The Vers libres of Raymond Radiguet, the author of Le diable au corps who died so prematurely, are veiled in mystery. They are certainly erotic (one definition of the French ‘libre’), and verge on the transgressive – young girls are deflowered, sleep with their female friends, and are ‘corrected’ by an older man in military uniform. The book was published for the first time by René Bonnel in 1926, just three years after the young writer’s death, and his family, and his friend and lover Jean Cocteau, denied categorically at the time that the poems had been written by Radiguet. It was only after Cocteau’s death that the Radiguet family confirmed that Raymond was indeed the author of Vers libres.

Not only was the identity of the writer long uncertain, but the illustrator also surrounded himself with mystery. Only 125 copies were printed of the first edition and another 125 of the second, in both of which the artist was unattributed; its popularity called for a third edition of 250 copies, augmented with additional verses and four additional drawings by ‘R’, as the new preface now alluded to the artist.
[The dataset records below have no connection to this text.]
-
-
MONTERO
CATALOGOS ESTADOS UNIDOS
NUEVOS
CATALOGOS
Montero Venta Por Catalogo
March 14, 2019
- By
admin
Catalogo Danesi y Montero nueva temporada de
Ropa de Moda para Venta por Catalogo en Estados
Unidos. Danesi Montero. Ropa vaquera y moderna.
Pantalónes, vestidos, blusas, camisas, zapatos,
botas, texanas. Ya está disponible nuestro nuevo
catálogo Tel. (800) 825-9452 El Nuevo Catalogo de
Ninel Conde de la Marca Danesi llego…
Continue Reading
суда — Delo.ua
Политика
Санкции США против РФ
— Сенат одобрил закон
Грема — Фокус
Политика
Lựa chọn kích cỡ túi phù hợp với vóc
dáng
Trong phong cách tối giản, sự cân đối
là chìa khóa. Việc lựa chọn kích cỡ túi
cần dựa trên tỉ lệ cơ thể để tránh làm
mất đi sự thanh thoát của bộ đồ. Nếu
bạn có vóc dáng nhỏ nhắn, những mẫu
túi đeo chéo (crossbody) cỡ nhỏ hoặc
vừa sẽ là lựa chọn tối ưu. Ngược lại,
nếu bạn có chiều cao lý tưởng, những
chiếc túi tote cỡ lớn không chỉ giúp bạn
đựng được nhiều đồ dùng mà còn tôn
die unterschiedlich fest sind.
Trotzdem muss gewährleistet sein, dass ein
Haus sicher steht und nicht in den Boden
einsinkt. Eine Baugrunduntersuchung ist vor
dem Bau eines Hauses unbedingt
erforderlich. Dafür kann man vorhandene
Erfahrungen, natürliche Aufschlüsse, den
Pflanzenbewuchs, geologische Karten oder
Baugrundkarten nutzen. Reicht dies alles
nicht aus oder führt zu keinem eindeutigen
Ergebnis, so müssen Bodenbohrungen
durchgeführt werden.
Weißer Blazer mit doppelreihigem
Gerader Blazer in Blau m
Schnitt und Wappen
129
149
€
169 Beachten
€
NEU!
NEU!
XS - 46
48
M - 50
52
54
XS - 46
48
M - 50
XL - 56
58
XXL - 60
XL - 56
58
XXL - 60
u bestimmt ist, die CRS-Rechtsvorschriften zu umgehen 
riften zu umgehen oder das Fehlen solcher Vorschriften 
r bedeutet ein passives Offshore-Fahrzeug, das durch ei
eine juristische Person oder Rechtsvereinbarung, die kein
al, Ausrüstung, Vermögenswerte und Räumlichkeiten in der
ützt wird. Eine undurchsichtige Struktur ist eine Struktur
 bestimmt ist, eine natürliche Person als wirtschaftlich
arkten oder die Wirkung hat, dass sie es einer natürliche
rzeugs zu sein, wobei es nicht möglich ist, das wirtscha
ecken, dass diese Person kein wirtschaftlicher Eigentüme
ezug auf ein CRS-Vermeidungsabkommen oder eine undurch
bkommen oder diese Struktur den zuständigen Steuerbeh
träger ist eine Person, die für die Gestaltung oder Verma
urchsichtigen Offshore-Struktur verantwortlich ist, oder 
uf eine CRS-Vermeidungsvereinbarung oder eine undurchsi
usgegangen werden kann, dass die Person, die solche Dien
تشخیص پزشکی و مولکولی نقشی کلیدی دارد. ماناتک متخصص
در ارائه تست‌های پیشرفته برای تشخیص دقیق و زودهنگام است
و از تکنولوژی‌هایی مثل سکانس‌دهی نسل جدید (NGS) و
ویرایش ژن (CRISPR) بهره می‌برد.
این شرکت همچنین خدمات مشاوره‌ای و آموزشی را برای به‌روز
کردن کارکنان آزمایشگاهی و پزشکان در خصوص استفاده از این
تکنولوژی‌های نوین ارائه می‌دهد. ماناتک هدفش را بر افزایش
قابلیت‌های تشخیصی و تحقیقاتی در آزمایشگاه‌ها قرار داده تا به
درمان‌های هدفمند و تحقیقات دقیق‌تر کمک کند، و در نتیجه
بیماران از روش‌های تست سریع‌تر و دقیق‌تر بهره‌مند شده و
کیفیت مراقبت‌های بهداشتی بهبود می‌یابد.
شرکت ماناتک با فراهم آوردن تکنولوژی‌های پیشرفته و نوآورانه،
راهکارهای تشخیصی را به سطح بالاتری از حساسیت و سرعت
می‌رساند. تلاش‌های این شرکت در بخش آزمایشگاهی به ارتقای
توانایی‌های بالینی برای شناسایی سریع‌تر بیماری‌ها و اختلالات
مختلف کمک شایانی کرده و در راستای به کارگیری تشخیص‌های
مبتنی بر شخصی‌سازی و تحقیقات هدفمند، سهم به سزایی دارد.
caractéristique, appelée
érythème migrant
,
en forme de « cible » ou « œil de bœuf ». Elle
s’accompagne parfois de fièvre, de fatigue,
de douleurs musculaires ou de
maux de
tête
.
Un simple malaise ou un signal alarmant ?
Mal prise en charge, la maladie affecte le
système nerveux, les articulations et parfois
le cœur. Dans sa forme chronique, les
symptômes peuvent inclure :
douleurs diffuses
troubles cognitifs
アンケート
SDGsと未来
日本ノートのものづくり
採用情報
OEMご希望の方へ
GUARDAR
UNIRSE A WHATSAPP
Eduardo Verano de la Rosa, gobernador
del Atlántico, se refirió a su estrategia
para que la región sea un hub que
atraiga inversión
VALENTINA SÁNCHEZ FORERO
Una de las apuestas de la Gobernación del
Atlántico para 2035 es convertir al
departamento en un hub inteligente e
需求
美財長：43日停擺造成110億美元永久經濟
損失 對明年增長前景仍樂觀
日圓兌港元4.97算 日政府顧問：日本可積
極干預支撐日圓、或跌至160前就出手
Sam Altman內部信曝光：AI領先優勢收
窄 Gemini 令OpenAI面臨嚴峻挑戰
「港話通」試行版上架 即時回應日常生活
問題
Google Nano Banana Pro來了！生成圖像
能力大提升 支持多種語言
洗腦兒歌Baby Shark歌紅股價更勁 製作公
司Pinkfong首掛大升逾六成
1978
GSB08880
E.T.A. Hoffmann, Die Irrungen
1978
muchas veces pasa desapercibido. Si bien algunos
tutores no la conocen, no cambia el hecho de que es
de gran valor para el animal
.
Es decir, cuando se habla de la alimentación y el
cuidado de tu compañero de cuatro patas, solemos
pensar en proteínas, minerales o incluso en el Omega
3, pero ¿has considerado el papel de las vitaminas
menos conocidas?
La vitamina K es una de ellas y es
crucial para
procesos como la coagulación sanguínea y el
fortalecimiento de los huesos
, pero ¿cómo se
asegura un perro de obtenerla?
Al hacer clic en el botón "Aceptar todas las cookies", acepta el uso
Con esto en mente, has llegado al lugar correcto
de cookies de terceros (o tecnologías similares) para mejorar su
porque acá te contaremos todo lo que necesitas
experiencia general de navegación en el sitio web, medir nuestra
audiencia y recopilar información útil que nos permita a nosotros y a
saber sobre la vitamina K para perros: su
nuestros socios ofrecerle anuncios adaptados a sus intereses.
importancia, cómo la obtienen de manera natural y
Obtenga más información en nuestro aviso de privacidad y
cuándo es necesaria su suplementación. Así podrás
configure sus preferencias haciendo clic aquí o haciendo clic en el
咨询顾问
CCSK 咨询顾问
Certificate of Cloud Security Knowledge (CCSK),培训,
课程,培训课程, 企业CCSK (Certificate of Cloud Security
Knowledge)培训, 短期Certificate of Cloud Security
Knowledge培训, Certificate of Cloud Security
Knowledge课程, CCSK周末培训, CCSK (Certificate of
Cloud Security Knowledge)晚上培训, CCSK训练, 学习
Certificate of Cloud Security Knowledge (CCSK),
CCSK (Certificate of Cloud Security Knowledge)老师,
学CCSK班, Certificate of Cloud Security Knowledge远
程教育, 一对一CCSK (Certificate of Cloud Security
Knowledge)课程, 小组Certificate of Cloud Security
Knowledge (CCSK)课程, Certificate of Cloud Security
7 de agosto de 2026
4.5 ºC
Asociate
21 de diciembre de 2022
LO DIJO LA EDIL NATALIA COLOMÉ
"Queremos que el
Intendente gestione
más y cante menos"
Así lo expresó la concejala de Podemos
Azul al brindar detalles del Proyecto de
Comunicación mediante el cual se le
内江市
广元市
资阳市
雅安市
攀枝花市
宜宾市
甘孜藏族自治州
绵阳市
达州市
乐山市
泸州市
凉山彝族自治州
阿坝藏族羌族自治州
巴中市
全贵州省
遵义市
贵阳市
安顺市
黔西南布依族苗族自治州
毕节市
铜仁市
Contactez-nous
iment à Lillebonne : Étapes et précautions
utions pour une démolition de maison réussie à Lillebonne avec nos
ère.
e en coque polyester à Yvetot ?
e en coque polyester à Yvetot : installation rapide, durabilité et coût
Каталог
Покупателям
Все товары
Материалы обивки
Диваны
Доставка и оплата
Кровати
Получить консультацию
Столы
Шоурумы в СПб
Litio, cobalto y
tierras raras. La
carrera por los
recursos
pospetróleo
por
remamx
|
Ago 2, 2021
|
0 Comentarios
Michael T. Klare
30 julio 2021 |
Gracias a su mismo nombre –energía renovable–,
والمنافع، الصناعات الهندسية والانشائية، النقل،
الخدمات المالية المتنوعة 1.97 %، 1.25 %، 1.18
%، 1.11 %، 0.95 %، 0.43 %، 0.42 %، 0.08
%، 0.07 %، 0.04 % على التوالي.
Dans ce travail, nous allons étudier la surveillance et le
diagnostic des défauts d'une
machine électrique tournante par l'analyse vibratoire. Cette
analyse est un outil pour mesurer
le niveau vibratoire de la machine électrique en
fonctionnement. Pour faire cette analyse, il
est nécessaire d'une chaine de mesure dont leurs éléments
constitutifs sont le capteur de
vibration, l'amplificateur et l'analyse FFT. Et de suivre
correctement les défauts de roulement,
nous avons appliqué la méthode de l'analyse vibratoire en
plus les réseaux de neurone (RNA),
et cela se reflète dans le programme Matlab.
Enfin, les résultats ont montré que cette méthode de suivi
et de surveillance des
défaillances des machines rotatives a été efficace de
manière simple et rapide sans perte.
Rojan’s pictures are entirely in harmony with the naughty lyrics by the young novelist. The aquarelles reproduced in Vers libres celebrate spontaneous and unashamed youthful sexuality in the great out-of-doors, in wooded glades and among the sand dunes at the seaside. The light palette, favouring yellows and reds, drenches the preoccupied figures in sunlight. A striking image familiar to many from reproductions is an in-text drawing of a standing, stylishly dressed woman, one leg raised over and around the opening lines of Radiguet’s verse ‘Saison’, her flapperish finery hoisted up in front, as she prepares herself to mount her lover who lies ready on the opposite page. To understand the first line of the poem it is useful to know that a bilboquet is a child’s wooden toy where the ball is thrown up and its hole caught on the hand-held pin.

Saison

Bilboquet dont je suis la tige
Sur laquelle est tombé ton corps,
Je comprends bien qu’un jeu pareil
Puisse te donner le vertige!

Aussi afin de satisfaire
Les désirs que loges en toi –
L’amour ne les veut qu’à l'étroit –
Rends-moi mignonne la pareille

C’est à ma tige alors de faire
Les doux mouvements de recul
Capables d’émouvoir ton cul
Mais non ta coquille d’amour

Puisque le sang rosit encore
L’entrecuisse où tu me préfères.

Season

The bilboquet of which I am the rod
On which your body falls,
I understand that such a game
Can make you dizzy!

For in order to satisfy
The desires that lodge in you
My love doesn’t want them cramped –
I’ll take you as gently as you like

It is up to me alone to show you
The soft movements I can devise
Capable of moving your sweet arse
But not your shell of love

The blood is still pink
In the crotch where you so want me.


The first edition of the Rojan-illustrated Vers libres was published by René Bonnel in 1926, with the imprint Champigny: Au Panier Fleuri, in a numbered limited edition of 125 copies. It included twenty-seven colour illustrations. This was followed in 1935 by two further editions, of 75 and 125 numbered copies, the larger reprint again including the Au Panier Fleuri imprint, the smaller simply stating ‘Aux dépends d’un amateur pour le profit de quelques autres’ (at the expense of a collector for the enjoyment of others’); a third Panier Fleuri edition of 250 copies, including the additional four illustrations, appeared in 1937.